Which lines run from the one with "left_click(553, 391)" through the end of the data? Retype them exactly, without pictures.

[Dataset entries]
-=-=-

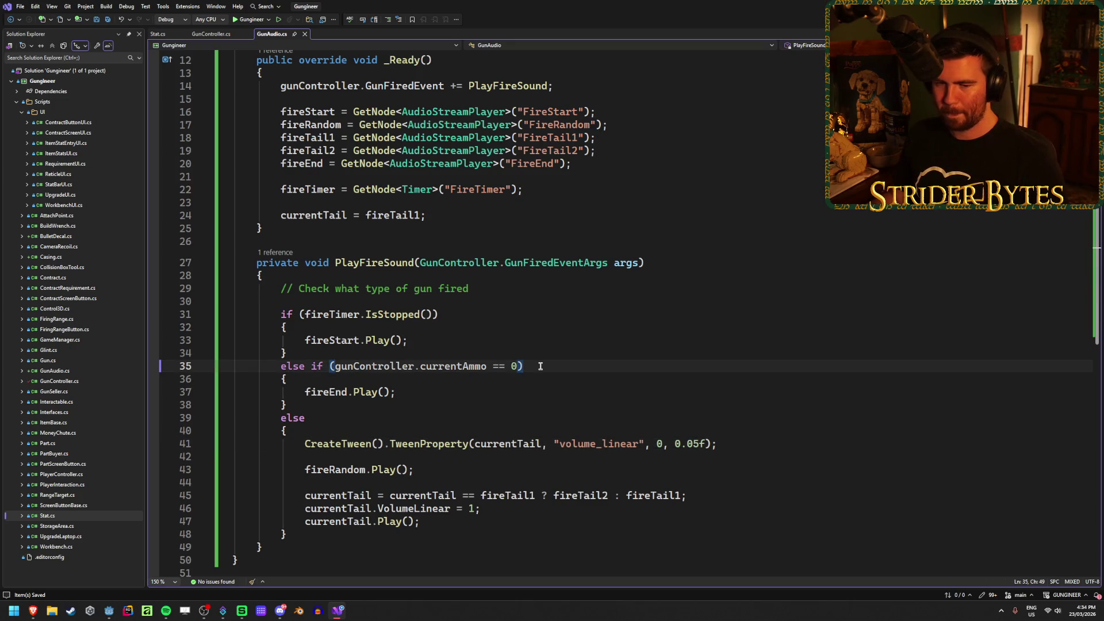
left_click(487, 392)
left_click(552, 367)
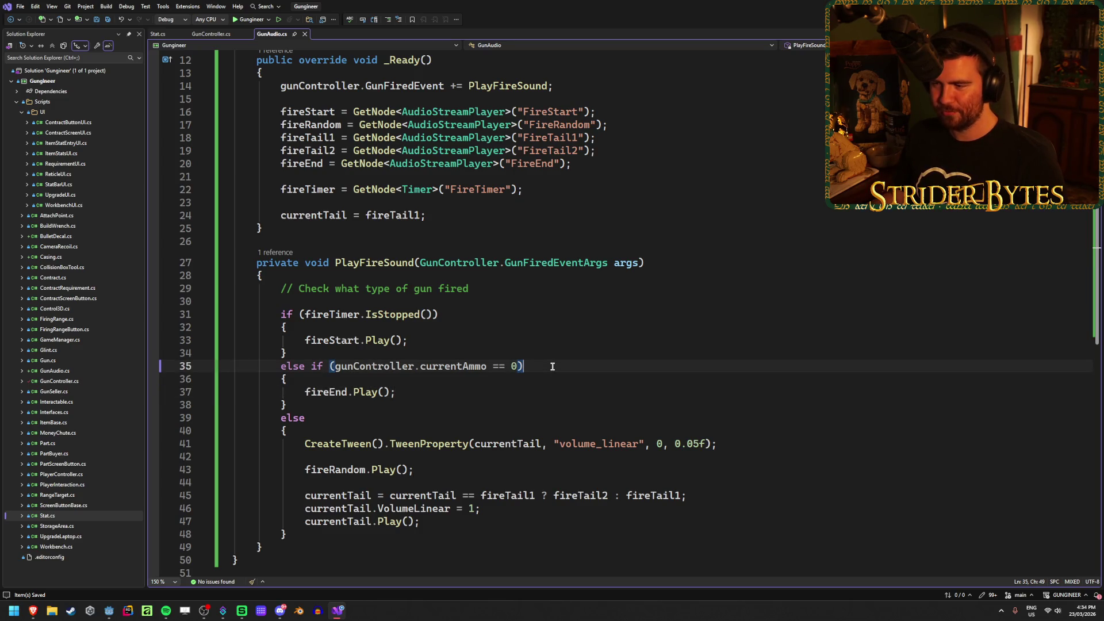
left_click(484, 343)
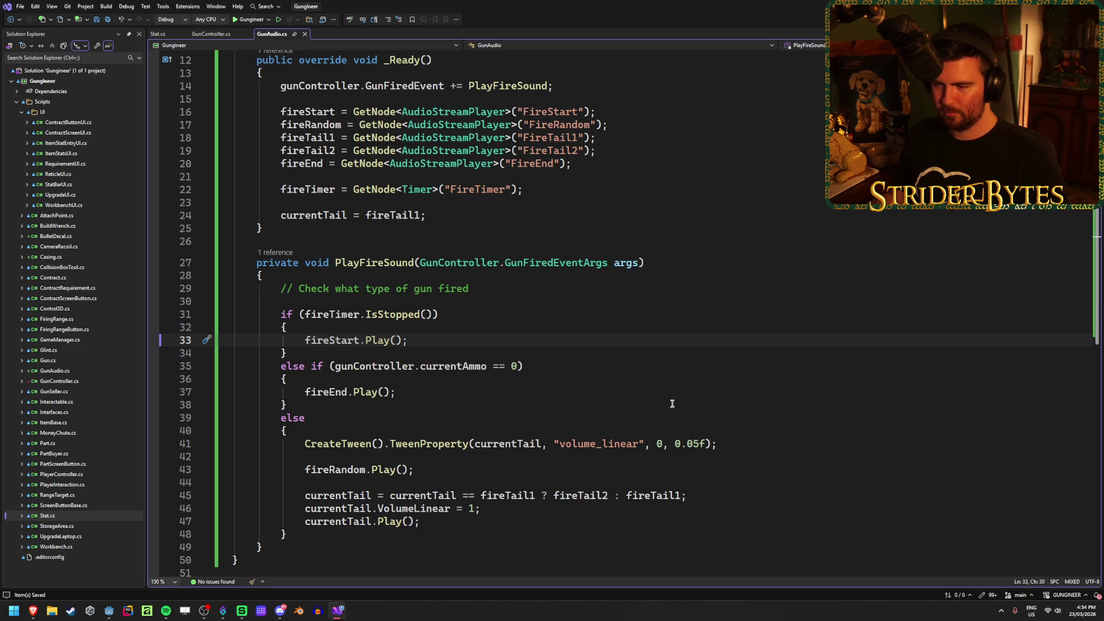
left_click(580, 371)
left_click(528, 392)
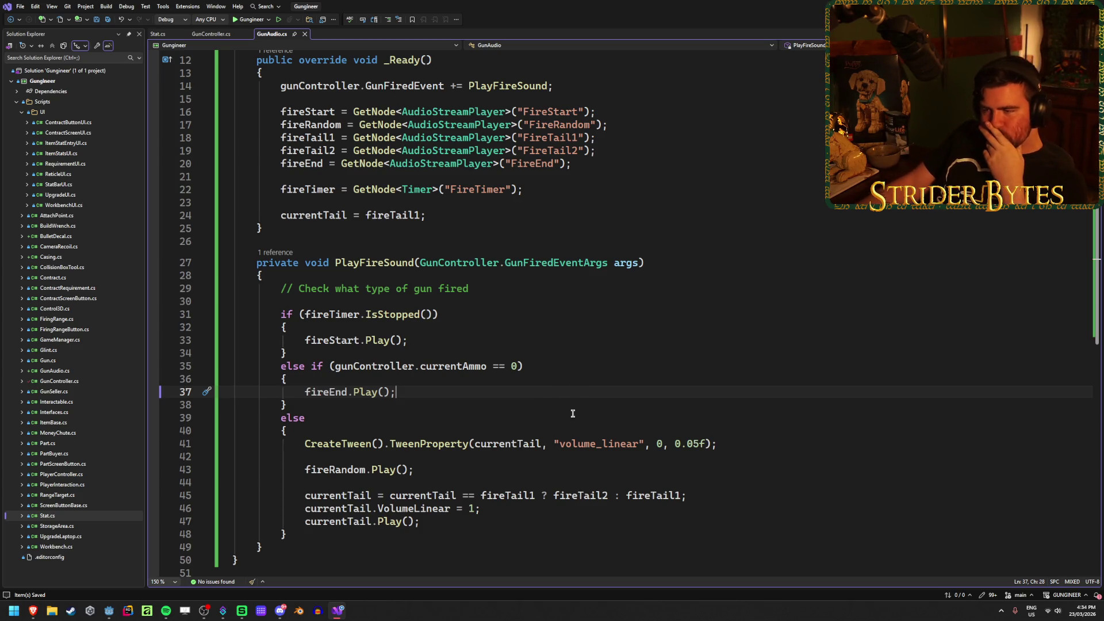
left_click(552, 364)
left_click(553, 391)
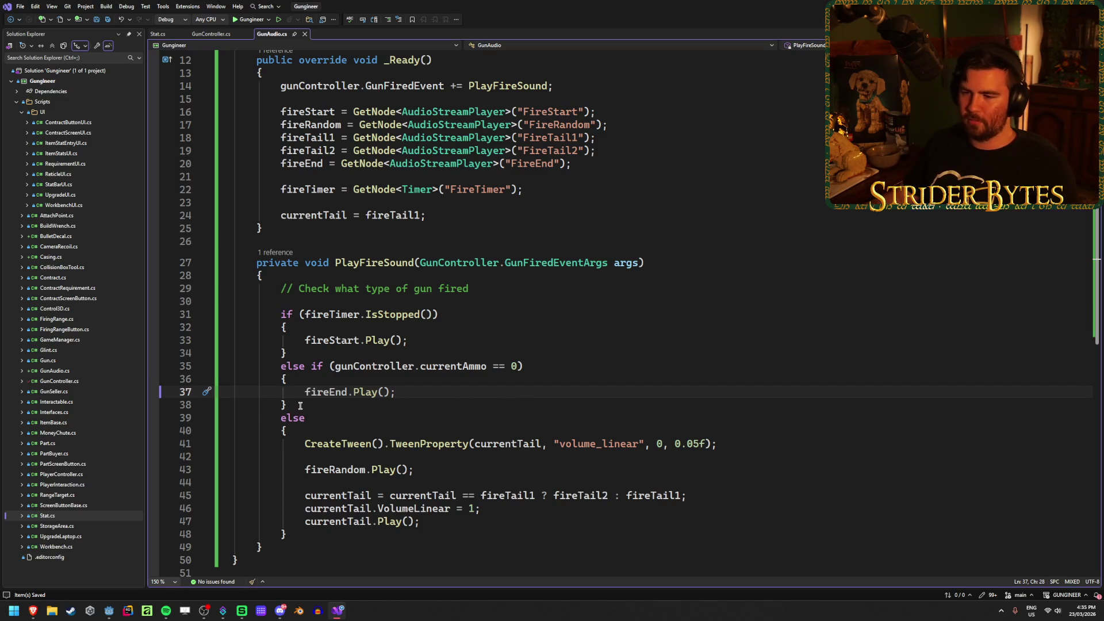
Comment out the zero-ammo else if branch that plays fireEnd
left_click_drag(300, 405, 182, 370)
key("ctrl+k")
key("ctrl+c")
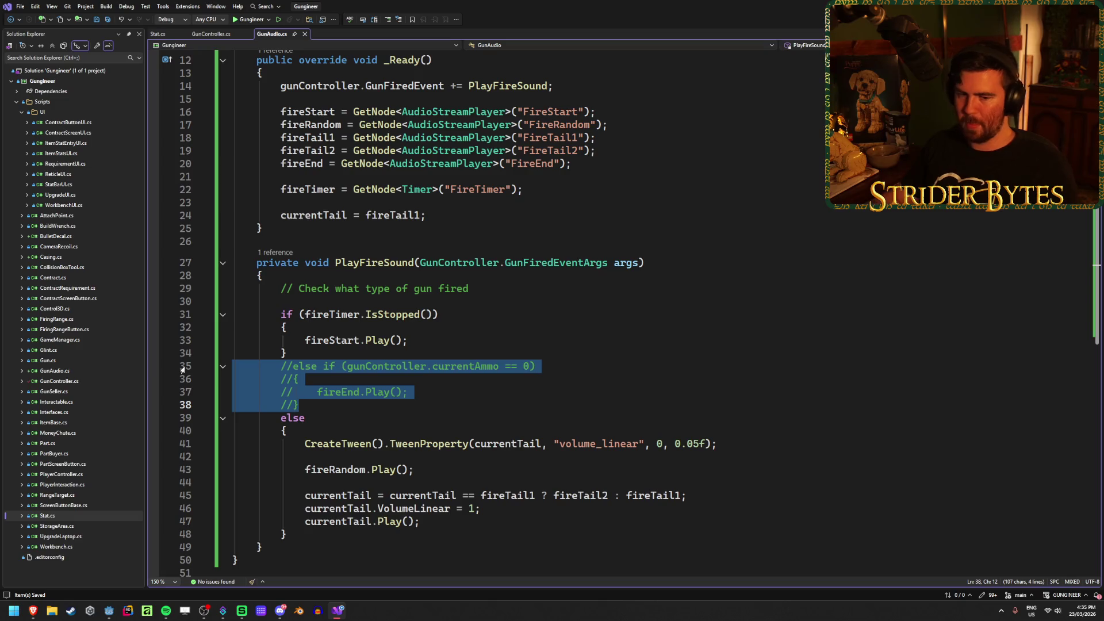
Open an empty line below fireStart.Play() in the first branch
left_click(360, 416)
left_click(424, 348)
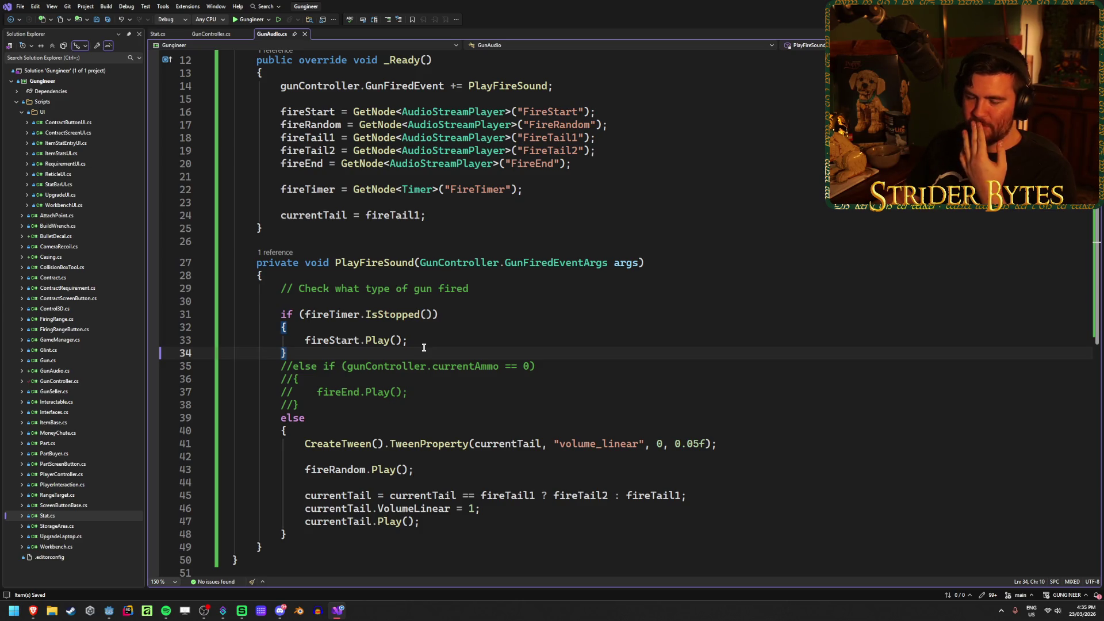
left_click(437, 342)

-=-=-

**Your response**
left_click(553, 391)
Comment out the zero-ammo else if branch that plays fireEnd
left_click_drag(300, 405, 182, 370)
key("ctrl+k")
key("ctrl+c")
Open an empty line below fireStart.Play() in the first branch
left_click(360, 416)
left_click(424, 348)
left_click(437, 342)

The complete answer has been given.